Daniel Boucher seems out of his house in Biddeford. Boucher has served on a particular job power charged with tips on how to protect and create inexpensive housing in Biddeford, the place rents have elevated dramatically previously few years. Derek Davis/Workers Photographer

If it was as much as Michelle Byras she’d be dwelling in an house in Biddeford together with her youngsters and grandchildren.

However after transferring out of a $2,400-a-month house she shared with one other household, Byras has been unable to seek out an house she will afford. She’s watched helplessly as buildings bought and rents jumped dramatically in a metropolis as soon as often called an inexpensive place to reside.

“They’re scooping up all of the buildings in Biddeford, fixing up the residences, and charging New York costs,” mentioned Byras, who’s now paying $325 per week for a winter rental in Lisbon whereas she seems for an house.

Many long-term Biddeford residents are struggling to maintain up with the price of housing.

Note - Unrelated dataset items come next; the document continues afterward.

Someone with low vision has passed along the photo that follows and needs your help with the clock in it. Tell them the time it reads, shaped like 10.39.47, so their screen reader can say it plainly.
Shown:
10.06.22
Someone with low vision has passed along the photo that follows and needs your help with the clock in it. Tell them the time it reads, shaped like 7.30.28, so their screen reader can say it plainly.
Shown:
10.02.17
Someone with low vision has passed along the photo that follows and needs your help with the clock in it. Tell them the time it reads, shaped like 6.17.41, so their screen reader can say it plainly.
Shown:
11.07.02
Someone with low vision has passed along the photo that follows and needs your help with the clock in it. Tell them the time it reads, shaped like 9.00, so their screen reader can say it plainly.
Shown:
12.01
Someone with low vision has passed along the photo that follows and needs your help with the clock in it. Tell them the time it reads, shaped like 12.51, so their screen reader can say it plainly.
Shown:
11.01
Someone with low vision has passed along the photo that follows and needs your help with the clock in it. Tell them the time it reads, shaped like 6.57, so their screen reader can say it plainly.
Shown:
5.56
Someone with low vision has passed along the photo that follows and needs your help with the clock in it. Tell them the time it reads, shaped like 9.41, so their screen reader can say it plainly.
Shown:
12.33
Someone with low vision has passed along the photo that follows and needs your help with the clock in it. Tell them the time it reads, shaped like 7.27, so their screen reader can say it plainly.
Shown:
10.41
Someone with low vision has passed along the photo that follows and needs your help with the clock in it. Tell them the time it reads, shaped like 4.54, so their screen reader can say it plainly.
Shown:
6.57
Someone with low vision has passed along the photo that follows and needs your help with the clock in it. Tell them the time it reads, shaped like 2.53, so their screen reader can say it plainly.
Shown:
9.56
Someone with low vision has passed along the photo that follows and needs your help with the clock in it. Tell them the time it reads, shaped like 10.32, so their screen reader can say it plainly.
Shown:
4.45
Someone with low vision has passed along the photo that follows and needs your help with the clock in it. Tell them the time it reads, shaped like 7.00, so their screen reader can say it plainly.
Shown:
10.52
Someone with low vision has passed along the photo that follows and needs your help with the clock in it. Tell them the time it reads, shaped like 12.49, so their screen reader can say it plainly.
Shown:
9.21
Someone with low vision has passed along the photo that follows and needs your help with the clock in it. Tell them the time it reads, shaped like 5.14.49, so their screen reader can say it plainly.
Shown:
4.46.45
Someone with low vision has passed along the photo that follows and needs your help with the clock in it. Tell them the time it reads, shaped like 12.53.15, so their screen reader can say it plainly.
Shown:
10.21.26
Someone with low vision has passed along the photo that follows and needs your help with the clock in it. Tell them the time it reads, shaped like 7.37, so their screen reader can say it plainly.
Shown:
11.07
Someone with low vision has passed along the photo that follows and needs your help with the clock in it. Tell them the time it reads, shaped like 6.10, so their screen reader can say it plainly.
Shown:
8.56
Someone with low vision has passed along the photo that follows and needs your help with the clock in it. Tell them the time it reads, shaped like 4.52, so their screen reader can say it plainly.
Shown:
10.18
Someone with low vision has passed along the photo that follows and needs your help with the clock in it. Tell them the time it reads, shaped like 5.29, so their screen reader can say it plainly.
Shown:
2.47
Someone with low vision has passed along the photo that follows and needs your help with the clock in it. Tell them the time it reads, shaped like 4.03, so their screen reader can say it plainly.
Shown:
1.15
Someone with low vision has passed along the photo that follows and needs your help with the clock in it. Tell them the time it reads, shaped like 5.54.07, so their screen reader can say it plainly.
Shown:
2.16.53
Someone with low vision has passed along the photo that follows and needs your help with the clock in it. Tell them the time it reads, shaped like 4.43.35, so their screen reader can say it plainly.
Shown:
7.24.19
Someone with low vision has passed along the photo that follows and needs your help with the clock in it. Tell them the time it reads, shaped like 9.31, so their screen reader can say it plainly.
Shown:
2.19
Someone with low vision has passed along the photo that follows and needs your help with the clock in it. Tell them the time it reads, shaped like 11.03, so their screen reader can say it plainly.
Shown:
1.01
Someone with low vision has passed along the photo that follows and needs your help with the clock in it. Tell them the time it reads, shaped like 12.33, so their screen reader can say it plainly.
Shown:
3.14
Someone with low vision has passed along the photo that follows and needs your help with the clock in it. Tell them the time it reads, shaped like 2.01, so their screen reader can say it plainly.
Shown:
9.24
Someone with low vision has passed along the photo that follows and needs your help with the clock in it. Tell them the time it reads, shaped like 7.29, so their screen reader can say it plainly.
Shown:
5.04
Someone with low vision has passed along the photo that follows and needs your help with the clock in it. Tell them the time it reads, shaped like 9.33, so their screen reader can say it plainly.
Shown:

A metropolis survey carried out final summer season discovered that 70% of respondents knew somebody who needed to transfer as a result of it was too costly. 

Metropolis officers are actually contemplating methods to protect and create extra inexpensive housing whereas sustaining town’s socioeconomic range.

“We’re attempting to assist cease long-term residents from being priced out,” mentioned Doris Ortiz, a metropolis councilor and chairperson of a job power that spent the previous yr inspecting methods to sort out Biddeford’s inexpensive housing disaster.

The ultimate suggestions from the Mayor’s Reasonably priced Housing Activity Pressure will likely be offered to the Metropolis Council this month. They mirror a number of efforts in Portland and embody adopting inclusionary zoning, creating an Affording Housing Fund, and a aim of making or preserving 900 inexpensive items by 2028. The duty power stopped in need of recommending hire management.

Revitalization work led by Coronary heart of Biddeford started in 2004, 5 years earlier than town’s final textile mill closed and eight years earlier than town bought the Maine Power Restoration Middle, which included the trash incinerator that dominated the downtown panorama. Shawn Patrick Ouellette/Workers Photographer

‘A VERY TOUGH TIME’

The town council started housing affordability a number of years in the past as Biddeford’s revitalization drew extra folks to town. It adopted an early set of objectives: improve dwelling possession, create extra “subsequent dwelling” alternatives for folks to maneuver out of starter houses, and rehabilitate rental items to ensure they’re lead-free.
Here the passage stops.